With top offensive weapons Kyle Pitts and Ja'Marr Chase going off the board in the top-five, the Dolphins were left to choose between Waddle and Alabama teammate DeVonta Smith, the Heisman Trophy winner.
They chose Waddle, who was the fastest receiver in college last year per GPS data that teams collected. He didn't run the 40-yard dash due to a fractured ankle suffered in October, but it's believed he would have threatened John Ross' 4.22 record.
When the pick was made, Tagovailoa excitedly jumped on Instagram Live when the Dolphins selected Waddle saying "J-Dub, yessir, let's go."
"Chemisty is there for sure," Waddle said of Tagovailoa. "I'm coming to work. I'm sure he is too."
The Dolphins desperately needed to add more speed and playmaking ability to one of the NFL's slowest offenses. Waddle and free-agent signing Will Fuller will help the Dolphins fully support and evaluate Tagovailoa headed into Year 2.
"It's just great to be a Dolphin. We are going to do our best to make plays," Waddle said about reuniting with Tagovailoa. "I'm trying to be a part of something special."
What makes Waddle stand out is his elite run-after-catch ability and status as the best returner to come out of the draft in years. He's drawn pre-draft comparisons to Kansas City Chiefs star receiver Tyreek Hill.
"I get a lot of comparisons to Tyreek because of his size and what I can do as a runner. But I want to be my own player. I'm going to be the player that I always have," Waddle said.
Teammate Najee Harris alluded to that comparison on The Adam Schefter Podcast last month saying: "He's small but he's dynamic. He's explosive. Really really explosive. Closest thing to Tyreek Hill. You gotta see him in person, how he plays how he gets in and out of cuts, how he stops and goes 60 right away."
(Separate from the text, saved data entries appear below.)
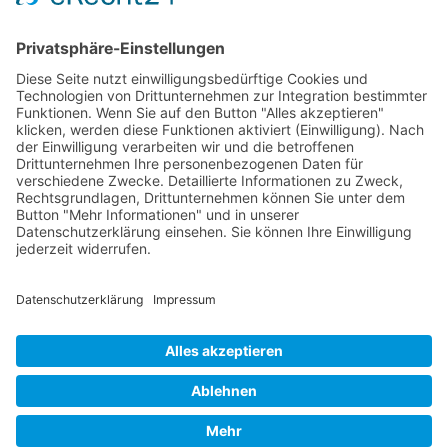
RLSO Minikalender
August 2026
Mo
Di
Mi
Do
Fr
Sa
So
31
27
28
29
30
31
1
2
32
3
4
5
6
7
8
9
33
10
11
12
13
14
15
16
34
17
18
19
20
21
22
23
35
24
25
26
27
28
29
30
36
31
1
2
3
4
5
6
Dolphins general manager Chris Grier said Waddle's "explosiveness and return game" gave him the edge over Smith. He also noted that they have four non-quarterback players at No.6 that they were comfortable with taking and they have no regrets that trading back from No.3 resulted in Miami missing out on a chance to select Pitts or Chase.
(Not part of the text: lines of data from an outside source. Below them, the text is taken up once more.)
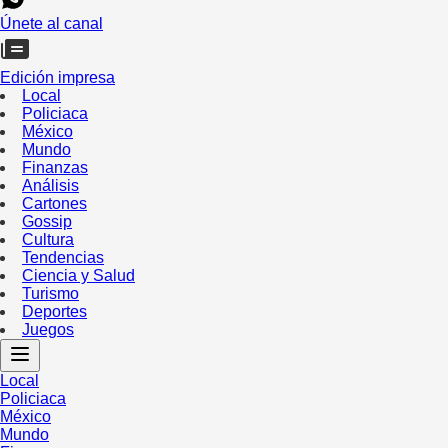
Únete al canal
Edición impresa
Local
Policiaca
México
Mundo
Finanzas
Análisis
Cartones
Gossip
Cultura
Tendencias
Ciencia y Salud
Turismo
Deportes
Juegos
Local
Policiaca
México
Mundo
Dolphins coach Brian Flores said he sees Waddle as someone who can play "inside and outside, has versatility, speed, impact ability." The Dolphins decision makers both raved about Waddle's passion for the game, toughness and infectious energy as a teammate.
Waddle, 5-foot-9½ and 180 pounds, is the third Tide player to be drafted by the Dolphins over the last two drafts and fifth to be selected in the top three rounds over the last six drafts.
Waddle says he's fully recovered from his fractured ankle injury and expects to be full go when he hits the field.
Waddle averaged 9.8 yards after the catch, highest among power-5 receivers with at least 100 catches since 2014.
Waddle learned Smith went No.10 to Philadelphia Eagles during his videoconference with local media and was pumped for his close friend. It will be interesting to track over the next few years how Waddle produced compared to Smith to see which team landed the better Alabama receiver.
Waddle had 11 touchdowns of 50+ yards in college with a NCAA-high 21.1 yards per reception in 2020. He also led college football in punt return yards and touchdowns and kick return touchdowns in 2019.